WASHINGTON, D.C. – Saving lives should be a winning political proposition regardless of one’s party affiliation. Yet, when it comes to policies like “harm reduction,” politicians are often intellectually inconsistent. Many seem to cherry pick the harm-reduction issues they deem politically palatable. This is true for both camps, from progressives who support banning e-cigarettes to conservatives who back the prohibition of syringe-exchange programs.

Described most simply, harm reduction meets people where they are when it comes to a variety of risky behaviors. More technically, it refers to any strategy that reduces the risk associated with a behavior. Harm reduction is in the news more than many people realize.

While attempts to ban e-cigarettes typically gets the most coverage, many states have taken up other harm-reduction policies. New Jersey recently cleared legal barriers for sterile syringe-exchange programs and Maryland just instituted a new law mandating better access to medication that reverses opioid overdoses. Policies like this are controversial, but these interventions improve health and ultimately save lives.

Despite this benefit, politicians from both parties often seize upon harmful behaviors – such as smoking or injection drug use – to stoke outrage or withhold their support for time-tested harm-reduction measures over concern for the political repercussions.

In a recent example, U.S. Sens. Tom Cotton, R-Arkansas, and Ted Cruz, R-Texas, amplified a debunked article that claimed federal funding earmarked for harm reduction could be used to buy and distribute “crack pipes.” That led Sens. Joe Manchin, D-West Virginia, and Marco Rubio, R-Florida, to introduce legislation banning the use of federal funds for select paraphernalia. The Biden administration attempted to clarify by stating that pipes were never part of the “safe smoking kits” in question.

In this example, both sides failed to support the full spectrum of harm-reduction strategies adequately. Distributing safe smoking kits, which often include rubber mouthpieces instead of pipes, can reduce harm by preventing mouth and lip sores that can lead to infections. Both sides also failed to mention that there is precedent for this proposal. Thirty-nine states allow syringe service programs – where drug users can exchange used needles for clean ones – because they reduce the transmission of HIV, Hepatitis C and other infectious diseases.

Progressives generally are more comfortable with harm reduction, yet they are not exempt from this phenomenon. By vetoing a bill to pilot overdose prevention centers in several cities, California Gov. Gavin Newsom recently showed that the left can also buckle under political pressure based on false narratives about harm-reduction efficacy. Despite saying in 2018 that he was “very, very open” to a pilot program, his actions in 2022 – when he’s up for re-election and possibly planning a presidential run – suggests that he sees them as a political liability.

Other examples of playing politics with harm reduction abound. From fear-mongering about rainbow fentanyl in Halloween candy to opposing the idea that reduced-risk nicotine products can help adults kick their smoking habits, harm reduction routinely gets caught up in partisan politics.

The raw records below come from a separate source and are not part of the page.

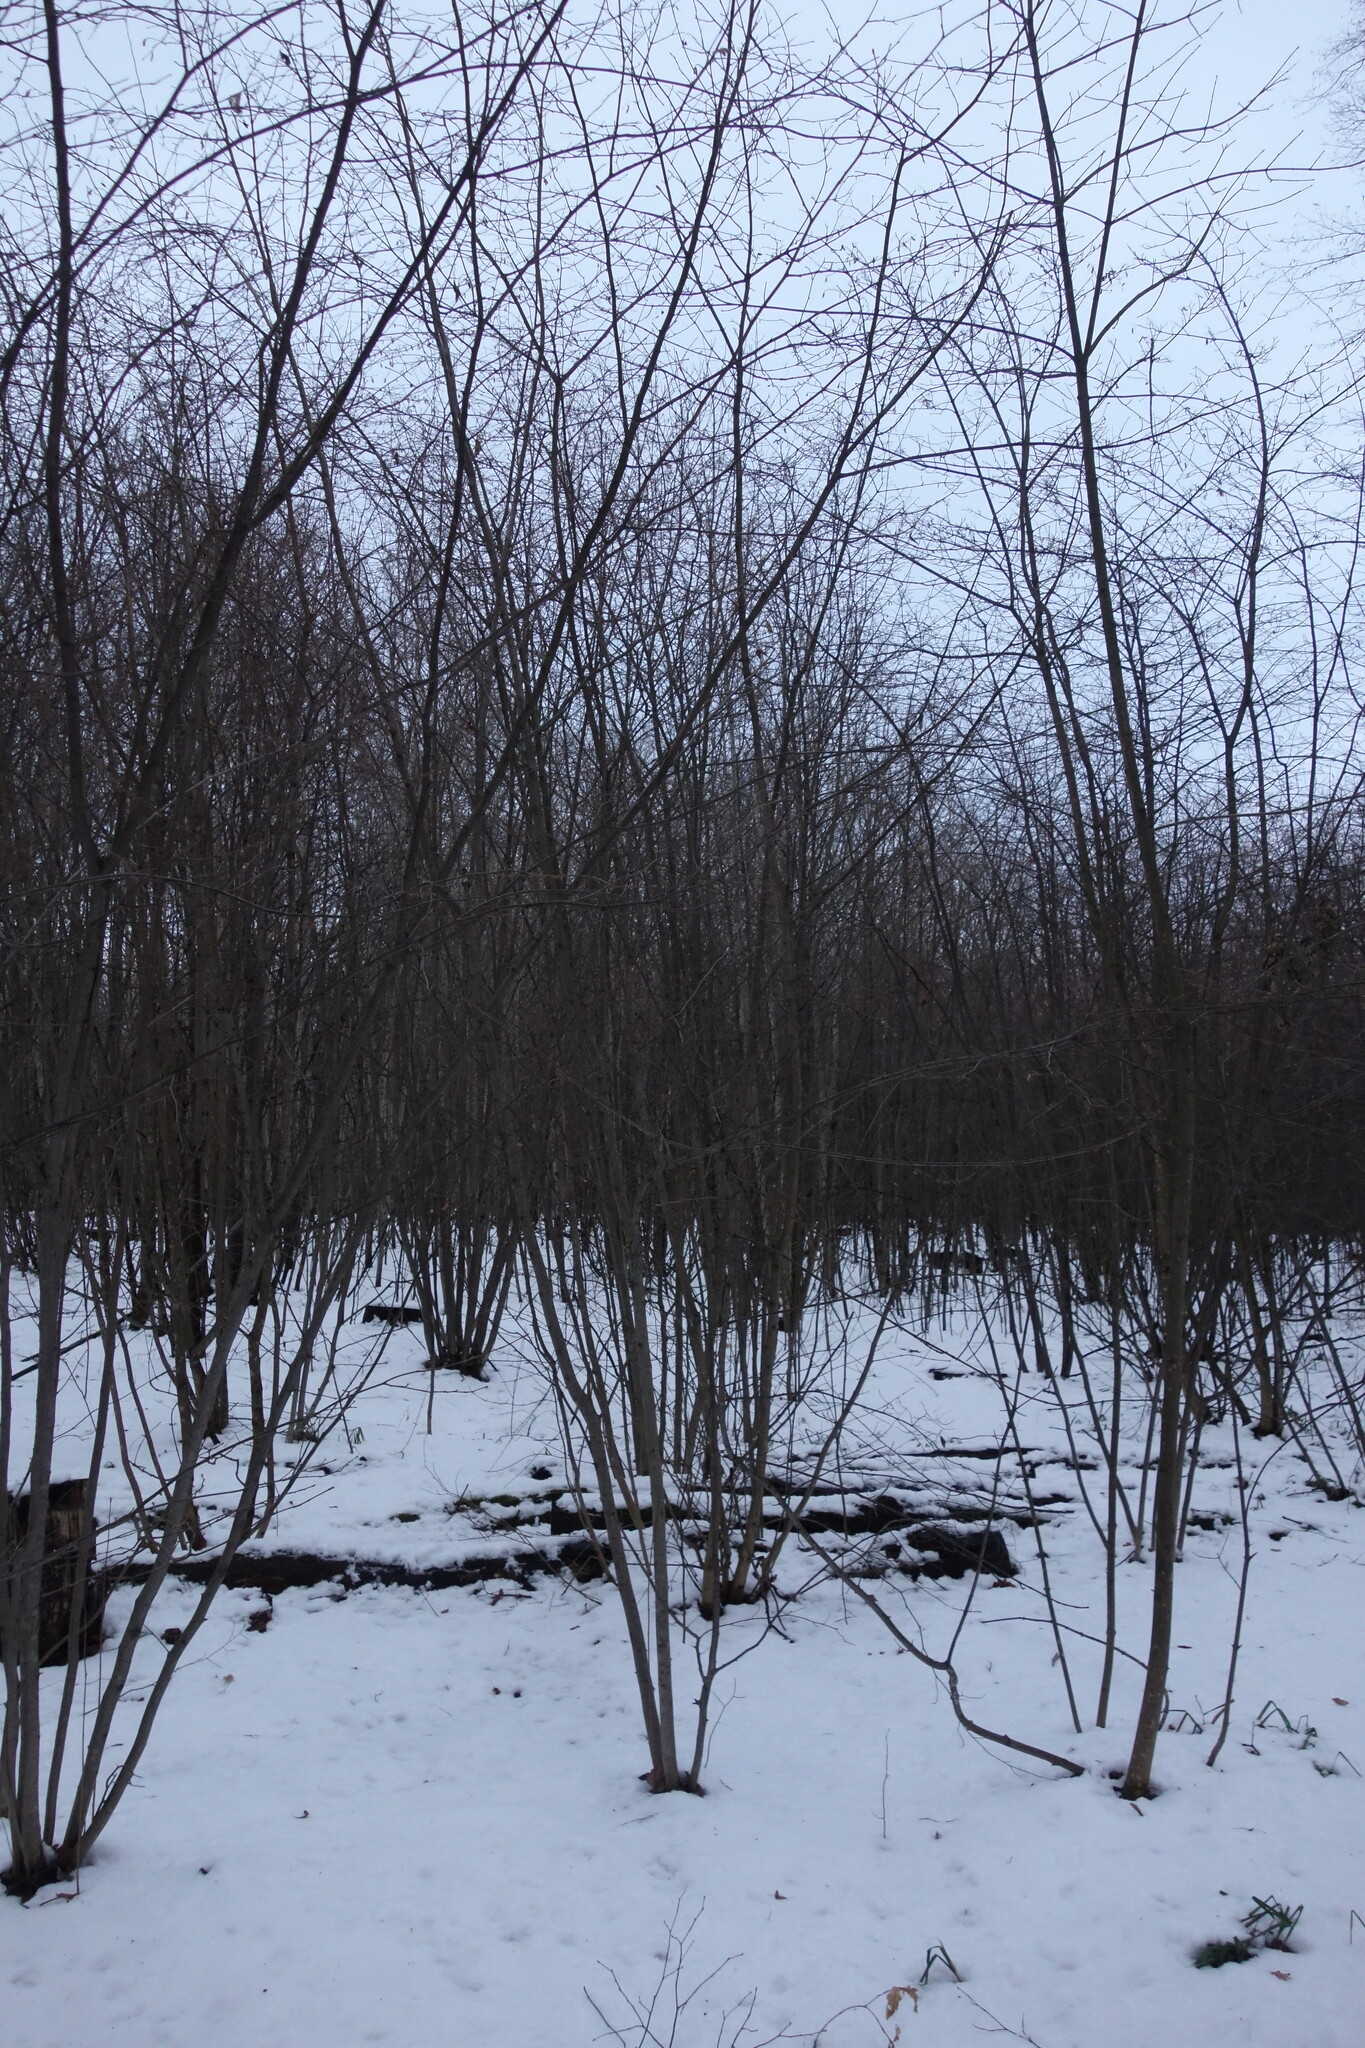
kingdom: Plantae
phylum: Tracheophyta
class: Magnoliopsida
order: Fagales
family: Betulaceae
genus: Corylus
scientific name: Corylus avellana
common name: European hazel
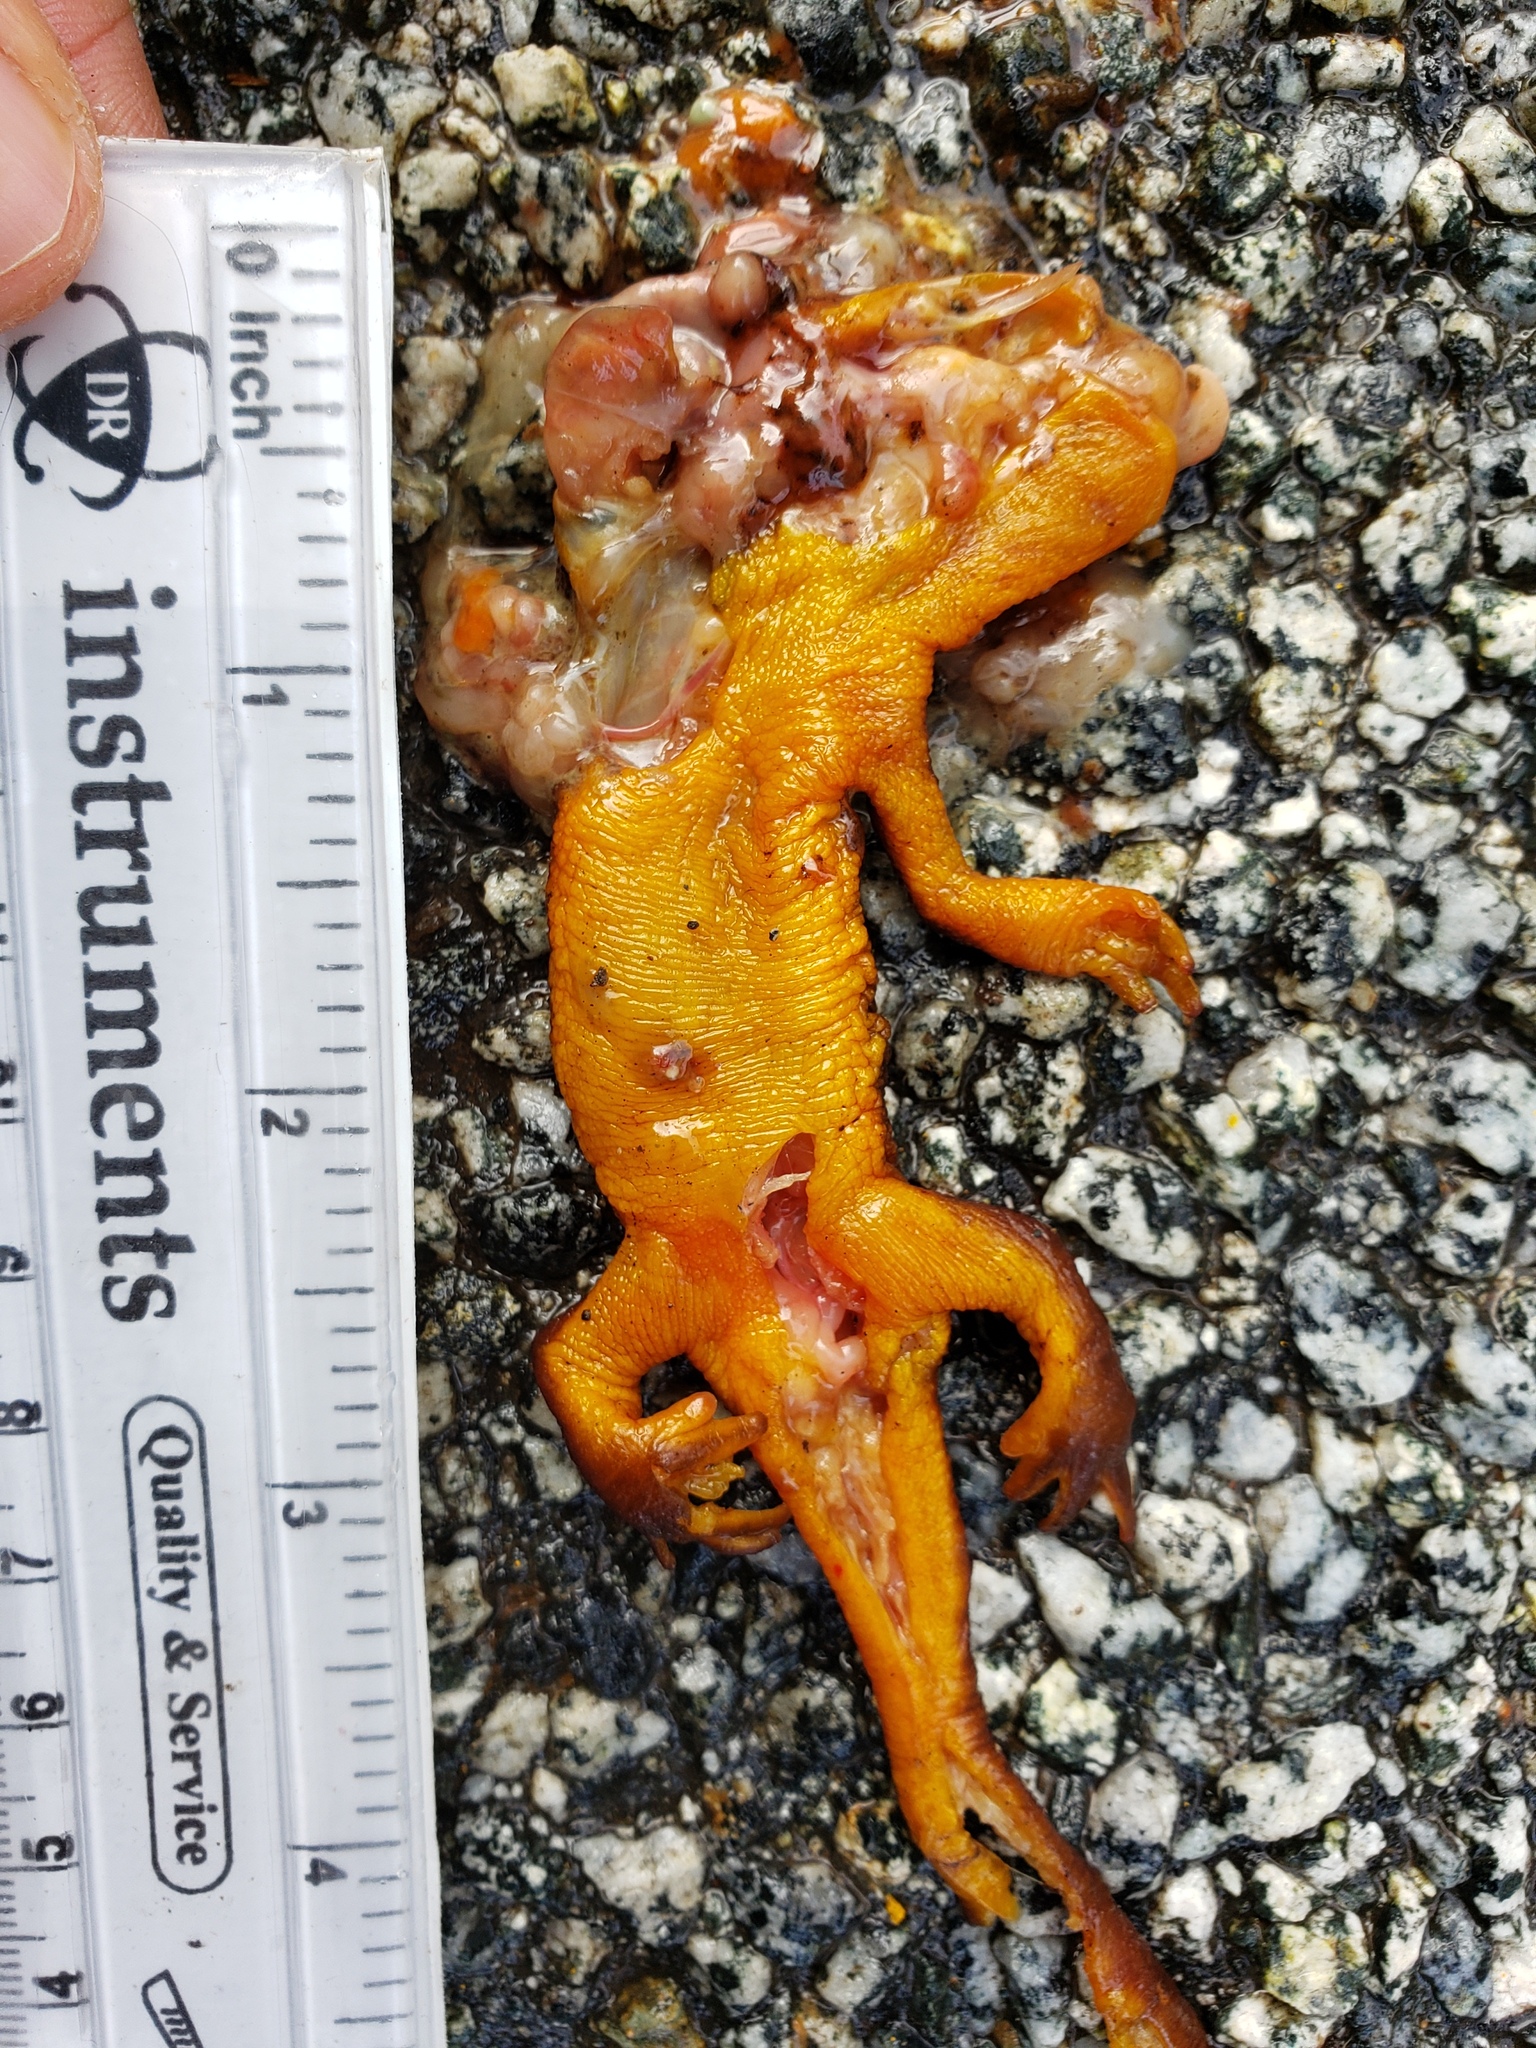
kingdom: Animalia
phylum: Chordata
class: Amphibia
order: Caudata
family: Salamandridae
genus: Taricha
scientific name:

Politicians on both sides fail to realize that much of the controversy around harm reduction can be abated with better messaging. Harm reduction is another pillar of public health, and a much-needed bridge between prevention and treatment of health harms. Almost every politician wants to be hardline on prevention, and most claim to support treatment, but they forget that harm can be mitigated in a variety of practical ways.

For example, although no amount of combustible cigarette smoke is safe, people who smoke more frequently and for many years have a higher risk of lung cancer. Transitioning smokers to a non-combustible nicotine product that helps them quit smoking could be a solution to both reduce harm and improve their health. Harm reduction accepts the reality that this nation is composed of adult smokers, individuals who inject drugs and sexually active people. For those who cannot abstain or are not ready for treatment, harm reduction is a suitable alternative.

Partisanship should have no place in crafting harm reduction policy. Neither party wants to see more preventable deaths. Perhaps if both sides focused on that commonality, supporting harm reduction policy could move from controversial to commonplace. People’s lives depend on it.